Task brief.
Every line from the one containing "M 730,818 L 627,747 L 737,589 L 839,656" to the end of the listing below should be transcribed exactly, and no line outside that span should appear.

Task input.
※ ※ ※

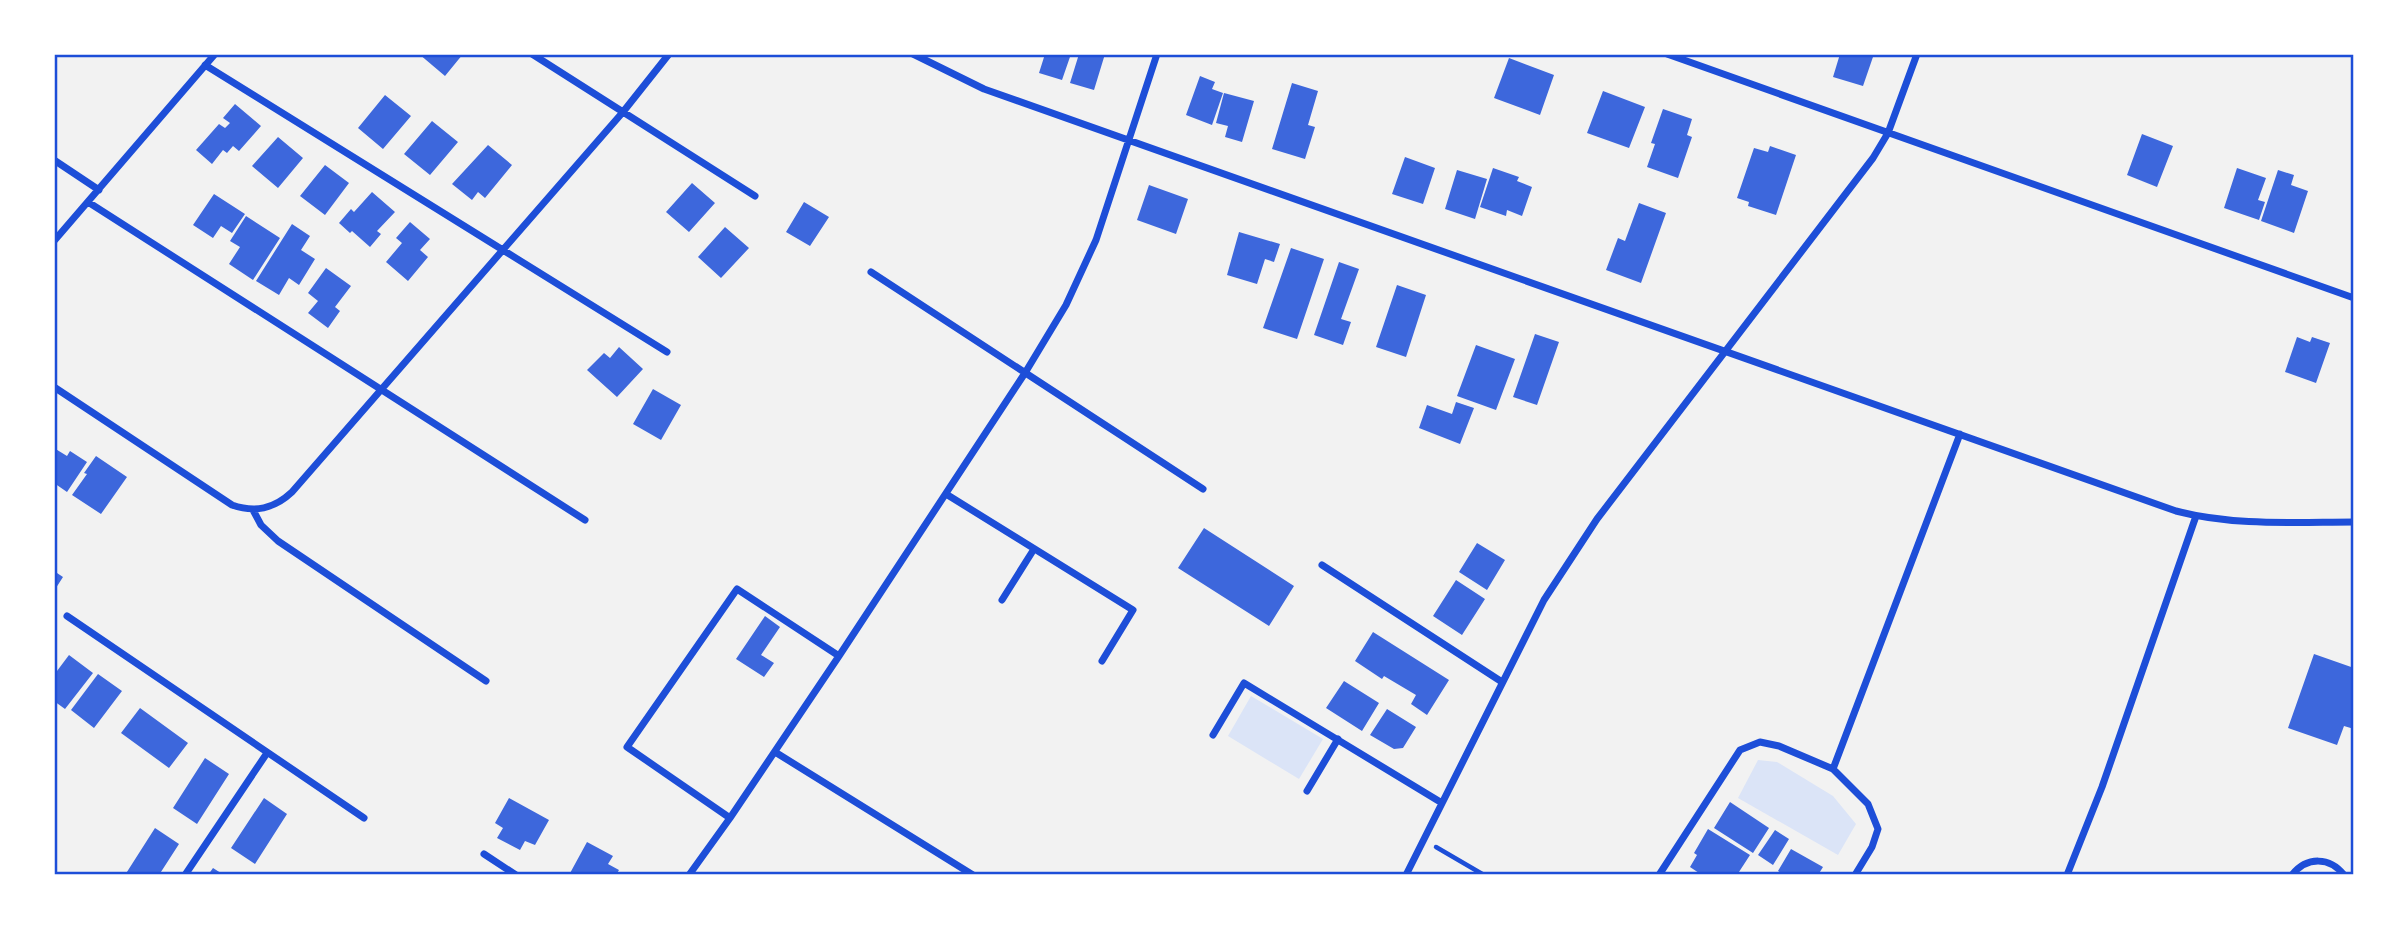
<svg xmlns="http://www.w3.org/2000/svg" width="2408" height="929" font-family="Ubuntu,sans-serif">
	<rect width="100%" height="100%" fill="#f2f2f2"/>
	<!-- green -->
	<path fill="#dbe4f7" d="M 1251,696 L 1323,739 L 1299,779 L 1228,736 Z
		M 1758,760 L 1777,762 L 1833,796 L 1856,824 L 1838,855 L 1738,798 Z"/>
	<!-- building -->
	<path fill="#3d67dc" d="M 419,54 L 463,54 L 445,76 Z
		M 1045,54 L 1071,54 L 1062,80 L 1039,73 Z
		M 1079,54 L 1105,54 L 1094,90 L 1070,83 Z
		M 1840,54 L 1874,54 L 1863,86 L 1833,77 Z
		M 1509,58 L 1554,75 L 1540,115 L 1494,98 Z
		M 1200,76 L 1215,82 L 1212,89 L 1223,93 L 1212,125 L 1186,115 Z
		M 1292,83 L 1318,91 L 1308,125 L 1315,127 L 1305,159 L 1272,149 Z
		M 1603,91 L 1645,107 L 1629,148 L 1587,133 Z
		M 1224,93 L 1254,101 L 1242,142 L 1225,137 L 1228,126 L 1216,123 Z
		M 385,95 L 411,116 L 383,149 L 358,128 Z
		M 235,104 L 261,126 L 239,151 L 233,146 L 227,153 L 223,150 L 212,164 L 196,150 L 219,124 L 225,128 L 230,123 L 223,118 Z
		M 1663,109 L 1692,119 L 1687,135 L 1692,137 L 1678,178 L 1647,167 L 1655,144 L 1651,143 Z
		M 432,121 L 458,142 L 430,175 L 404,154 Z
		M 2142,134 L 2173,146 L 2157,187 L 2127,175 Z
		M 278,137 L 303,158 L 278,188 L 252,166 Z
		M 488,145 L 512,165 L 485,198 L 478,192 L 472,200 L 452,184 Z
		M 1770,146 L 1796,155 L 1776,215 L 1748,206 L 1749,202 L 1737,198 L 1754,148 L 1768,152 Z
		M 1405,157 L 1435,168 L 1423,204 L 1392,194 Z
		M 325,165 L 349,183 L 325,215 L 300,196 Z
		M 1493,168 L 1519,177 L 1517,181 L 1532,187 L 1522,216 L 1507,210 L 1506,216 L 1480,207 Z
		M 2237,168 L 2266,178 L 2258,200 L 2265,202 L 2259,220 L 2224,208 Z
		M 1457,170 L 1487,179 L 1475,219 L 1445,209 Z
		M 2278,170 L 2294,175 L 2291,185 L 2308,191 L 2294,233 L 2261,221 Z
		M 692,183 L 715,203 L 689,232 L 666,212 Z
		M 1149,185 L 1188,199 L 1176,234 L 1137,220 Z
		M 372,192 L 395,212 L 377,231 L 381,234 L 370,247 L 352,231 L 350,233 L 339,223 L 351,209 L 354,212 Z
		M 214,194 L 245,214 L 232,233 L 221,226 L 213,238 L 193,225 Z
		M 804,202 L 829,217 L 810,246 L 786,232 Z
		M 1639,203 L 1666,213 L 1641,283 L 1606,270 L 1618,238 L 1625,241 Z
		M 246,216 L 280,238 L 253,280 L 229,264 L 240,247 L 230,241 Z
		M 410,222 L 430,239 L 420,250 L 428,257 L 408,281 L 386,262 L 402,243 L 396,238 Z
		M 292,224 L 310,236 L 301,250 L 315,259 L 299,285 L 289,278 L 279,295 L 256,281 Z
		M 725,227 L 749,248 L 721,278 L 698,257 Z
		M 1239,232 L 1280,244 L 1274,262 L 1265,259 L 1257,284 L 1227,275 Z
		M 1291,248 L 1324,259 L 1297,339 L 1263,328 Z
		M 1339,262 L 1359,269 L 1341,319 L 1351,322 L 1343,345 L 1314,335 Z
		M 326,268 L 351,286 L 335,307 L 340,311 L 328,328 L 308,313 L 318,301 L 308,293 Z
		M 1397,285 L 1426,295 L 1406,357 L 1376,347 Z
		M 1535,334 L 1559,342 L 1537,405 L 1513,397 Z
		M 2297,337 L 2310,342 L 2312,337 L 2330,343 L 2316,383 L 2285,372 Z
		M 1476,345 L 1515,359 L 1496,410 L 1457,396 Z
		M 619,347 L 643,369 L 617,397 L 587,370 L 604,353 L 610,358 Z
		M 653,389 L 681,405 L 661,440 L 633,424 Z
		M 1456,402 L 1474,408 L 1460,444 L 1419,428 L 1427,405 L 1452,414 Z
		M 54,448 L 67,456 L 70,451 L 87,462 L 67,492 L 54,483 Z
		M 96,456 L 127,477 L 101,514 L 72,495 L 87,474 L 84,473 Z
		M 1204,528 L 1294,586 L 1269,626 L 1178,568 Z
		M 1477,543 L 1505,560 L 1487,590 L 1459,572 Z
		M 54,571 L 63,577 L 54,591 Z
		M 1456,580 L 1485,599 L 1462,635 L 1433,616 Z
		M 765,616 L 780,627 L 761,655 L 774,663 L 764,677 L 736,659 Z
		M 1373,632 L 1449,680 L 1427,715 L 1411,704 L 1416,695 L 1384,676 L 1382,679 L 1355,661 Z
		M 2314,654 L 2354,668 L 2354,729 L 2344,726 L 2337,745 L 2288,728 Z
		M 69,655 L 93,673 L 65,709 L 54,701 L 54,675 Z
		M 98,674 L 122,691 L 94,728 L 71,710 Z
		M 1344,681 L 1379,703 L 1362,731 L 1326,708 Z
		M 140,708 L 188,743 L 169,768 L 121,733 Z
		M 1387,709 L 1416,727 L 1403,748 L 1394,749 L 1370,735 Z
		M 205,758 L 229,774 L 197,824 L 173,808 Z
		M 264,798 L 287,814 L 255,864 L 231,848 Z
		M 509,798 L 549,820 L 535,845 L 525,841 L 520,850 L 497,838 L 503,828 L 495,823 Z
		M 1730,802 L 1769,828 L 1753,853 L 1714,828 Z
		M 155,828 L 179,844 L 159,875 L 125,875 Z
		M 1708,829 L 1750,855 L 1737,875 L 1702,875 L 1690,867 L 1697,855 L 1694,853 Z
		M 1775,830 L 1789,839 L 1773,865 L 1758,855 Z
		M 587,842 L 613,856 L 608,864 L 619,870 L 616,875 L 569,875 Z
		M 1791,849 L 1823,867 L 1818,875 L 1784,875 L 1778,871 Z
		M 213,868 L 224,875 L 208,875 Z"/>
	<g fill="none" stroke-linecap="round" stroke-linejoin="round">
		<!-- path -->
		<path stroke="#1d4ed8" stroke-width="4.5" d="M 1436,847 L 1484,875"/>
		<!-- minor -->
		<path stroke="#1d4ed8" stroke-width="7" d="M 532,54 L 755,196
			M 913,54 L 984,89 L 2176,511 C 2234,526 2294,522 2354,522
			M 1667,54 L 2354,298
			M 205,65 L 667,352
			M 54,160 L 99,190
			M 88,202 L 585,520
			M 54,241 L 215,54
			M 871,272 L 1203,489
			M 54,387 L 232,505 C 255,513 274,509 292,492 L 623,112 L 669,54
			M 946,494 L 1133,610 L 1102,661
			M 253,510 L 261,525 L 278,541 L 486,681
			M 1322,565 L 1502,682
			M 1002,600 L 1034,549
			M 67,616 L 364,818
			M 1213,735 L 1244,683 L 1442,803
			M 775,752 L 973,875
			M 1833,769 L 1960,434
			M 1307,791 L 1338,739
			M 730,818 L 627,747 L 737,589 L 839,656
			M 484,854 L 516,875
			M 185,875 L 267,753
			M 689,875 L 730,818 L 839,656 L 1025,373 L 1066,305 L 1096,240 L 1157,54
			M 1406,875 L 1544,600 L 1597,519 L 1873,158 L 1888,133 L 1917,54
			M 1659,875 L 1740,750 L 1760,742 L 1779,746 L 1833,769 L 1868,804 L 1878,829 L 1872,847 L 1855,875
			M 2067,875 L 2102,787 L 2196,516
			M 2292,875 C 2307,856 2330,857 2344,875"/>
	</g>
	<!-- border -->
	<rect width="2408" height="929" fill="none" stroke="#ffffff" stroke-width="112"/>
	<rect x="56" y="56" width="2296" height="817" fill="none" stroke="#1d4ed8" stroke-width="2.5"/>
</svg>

※ ※ ※

Written response.
			M 730,818 L 627,747 L 737,589 L 839,656
			M 484,854 L 516,875
			M 185,875 L 267,753
			M 689,875 L 730,818 L 839,656 L 1025,373 L 1066,305 L 1096,240 L 1157,54
			M 1406,875 L 1544,600 L 1597,519 L 1873,158 L 1888,133 L 1917,54
			M 1659,875 L 1740,750 L 1760,742 L 1779,746 L 1833,769 L 1868,804 L 1878,829 L 1872,847 L 1855,875
			M 2067,875 L 2102,787 L 2196,516
			M 2292,875 C 2307,856 2330,857 2344,875"/>
	</g>
	<!-- border -->
	<rect width="2408" height="929" fill="none" stroke="#ffffff" stroke-width="112"/>
	<rect x="56" y="56" width="2296" height="817" fill="none" stroke="#1d4ed8" stroke-width="2.5"/>
</svg>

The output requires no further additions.